### [What you should do]
Using the listing below, retype exactly the lines starting at the one with "bowl [105,156,145,176] ->" and ending at the one with "table lamp [568,155,616,242]", and include both.

### [Exercise materials]
·····

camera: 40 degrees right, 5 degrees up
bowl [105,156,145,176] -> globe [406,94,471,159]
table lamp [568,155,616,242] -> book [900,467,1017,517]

·····

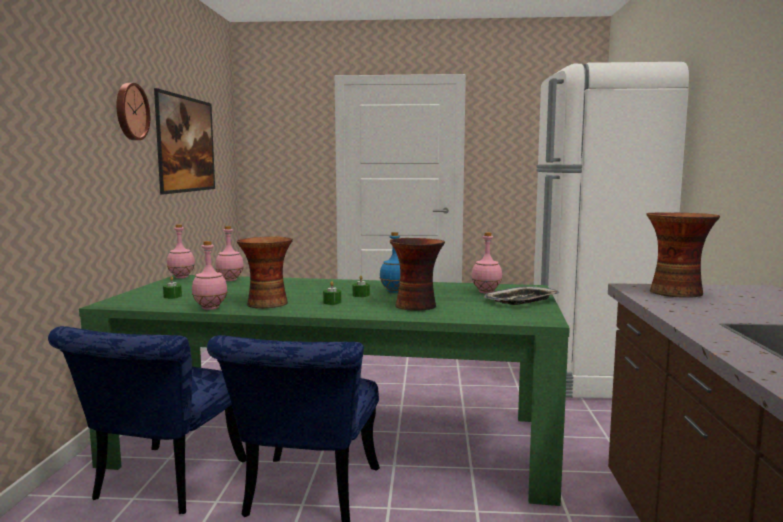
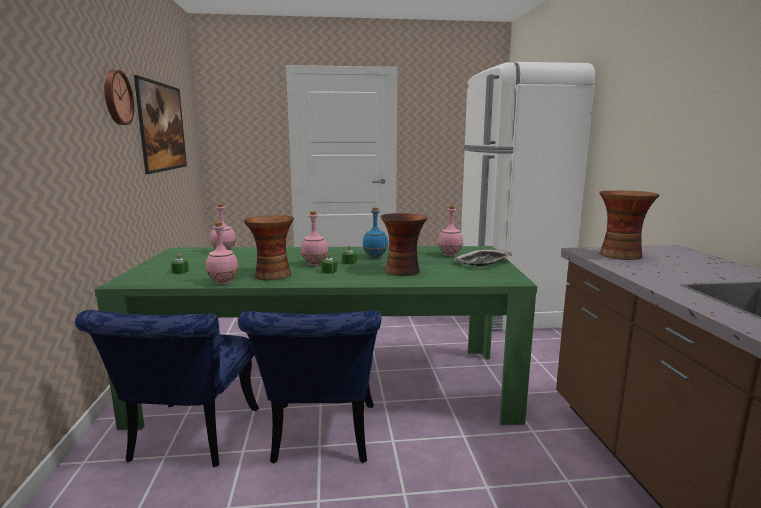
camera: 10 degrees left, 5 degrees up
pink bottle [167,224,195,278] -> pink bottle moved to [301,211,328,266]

·····

### [Written response]
bowl [105,156,145,176] -> globe [406,94,471,159]
table lamp [568,155,616,242] -> book [900,467,1017,517]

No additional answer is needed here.